Raise your hand if you've ever watched "Orange Is The New Black" and thought, "Hmm, Litchfield doesn't look that bad..."
(Admit it. Those cell block parties seem #LIT.)
On "OITNB," inmates are housed at Litchfield Penitentiary. The complex serves as a correctional facility for both minimum-security and maximum-security prisoners.
Most of the main characters are held in the minimum-security portion of the prison — which explains why these ladies have so much freedom.
But in real life, prison is anything but a good time.
The Netflix show has worked hard to portray the very real injustices that occur inside (and outside) the razor wire — however, there are still four major things "OITNB" got totally wrong about prison life.
On the show, the prisoners get naked *all* the time.
Granted, an increased amount of nudity makes for better television. But prison is not a sexual free-for-all.
In 2003, US Congress buckled down on prison rape culture by passing the Prison Rape Elimination Act, which requires wardens to adopt a "no-tolerance" policy for any type of physical violation. Under this federal statute, even a light tap on an inmate’s bottom is considered sexual assault.
It's also an immediate misconduct violation for guards to view inmates of the opposite gender when they’re undressed. (That scene where a handful of women exit the shower in front of Officer Dixon as he waits for Judy King? That would never happen.)
No warden would allow female inmates to casually walk in and out of the bathrooms fully unclothed — this type of behavior would lead to a sexual assault charge.
Litchfield has a lax attitude about what's considered a riot.
Remember when the inmates started chanting Caputo's name in excitement after he announced he planned to revive the GED program and bring more jobs to Litchfield?
The encouraging chant seems like a sweet gesture — but technically, that's a riot in prison.
Inmates are not allowed to organize in any way. Holding a "meeting," passing around a petition, or spreading any type of unifying "propaganda" could lead to disciplinary action.
So forget about hosting a large-scale, multi-prisoner meeting — if something as small as the Caputo chant took place IRL, it would be considered a riot and each prisoner would have been promptly maced.
Prison officials give inmates gifts and presents.

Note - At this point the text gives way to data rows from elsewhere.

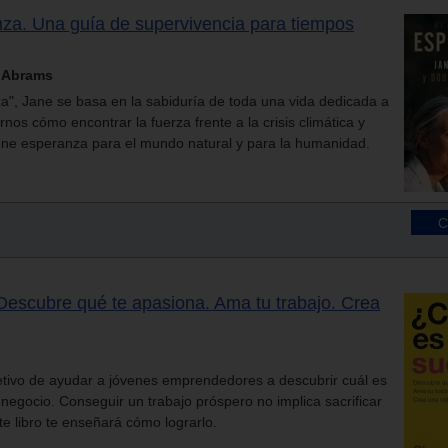
anza. Una guía de supervivencia para tiempos
s Abrams
za", Jane se basa en la sabiduría de toda una vida dedicada a
nos cómo encontrar la fuerza frente a la crisis climática y
iene esperanza para el mundo natural y para la humanidad.
Descubre qué te apasiona. Ama tu trabajo. Crea
bjetivo de ayudar a jóvenes emprendedores a descubrir cuál es
negocio. Conseguir un trabajo próspero no implica sacrificar
e libro te enseñará cómo lograrlo.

In prison, the rules are simple:
Anything that isn’t sold or made within the prison walls = Contraband.
Therefore, gifts and presents = Contraband.

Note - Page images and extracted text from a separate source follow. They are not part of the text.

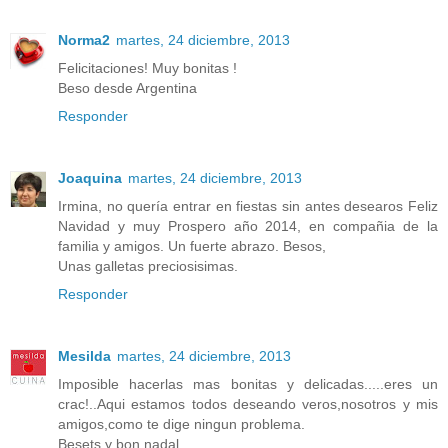
Norma2
martes, 24 diciembre, 2013
Felicitaciones! Muy bonitas !
Beso desde Argentina
Responder
Joaquina
martes, 24 diciembre, 2013
Irmina, no quería entrar en fiestas sin antes desearos Feliz
Navidad y muy Prospero año 2014, en compañia de la
familia y amigos. Un fuerte abrazo. Besos,
Unas galletas preciosisimas.
Responder
Mesilda
martes, 24 diciembre, 2013
Imposible hacerlas mas bonitas y delicadas.....eres un
crac!..Aqui estamos todos deseando veros,nosotros y mis
amigos,como te dige ningun problema.
Besets y bon nadal.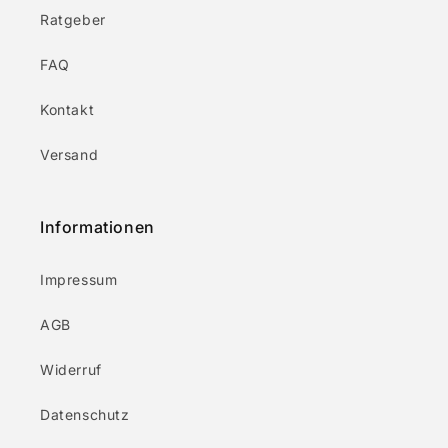
Ratgeber
FAQ
Kontakt
Versand
Informationen
Impressum
AGB
Widerruf
Datenschutz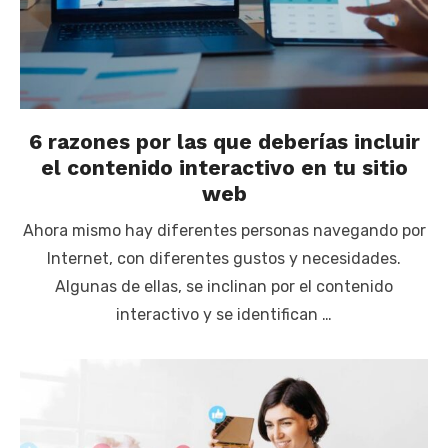
6 razones por las que deberías incluir
el contenido interactivo en tu sitio
web
Ahora mismo hay diferentes personas navegando por
Internet, con diferentes gustos y necesidades.
Algunas de ellas, se inclinan por el contenido
interactivo y se identifican …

On "OITNB," Caputo gave a nice watch (read: a gift) to Taystee for working as his assistant (another thing that would never be acceptable IRL, but let's not go there). In doing so, the director broke prison rules.
It's doubtful a real-life warden or prison official would put his or her job on the line just to give a present to an inmate.
Prison beauty culture is MUCH more complex than it is on the show.
On "OITNB," Lorna Morello is Litchfield's go-to beauty guru. In nearly every episode, the glamorous (but clinically deranged) prisoner joyfully waltzes around the prison complex with a fresh face of makeup.
Her fellow inmate Sophia even wears hair extensions.
Based on the show, it's easy to assume that of all the rights and privileges stripped from prisoners, beauty isn't one of them. But in reality, that's not the case.
It's extremely difficult to get "real makeup" in prison. Inmates often have to resort to wearing homemade cosmetics. They create them by using items purchased from the commissary. In an essay for Elle, former inmate Chandra Bozelko said her "cube mate" used to take the brush from a broken nail polish bottle to paint on a cupid's bow with the red coating from Fireball candies.
The complexity and creativity that's involved in prison beauty is mind-blowing, yet the show barely touches upon this impressive system.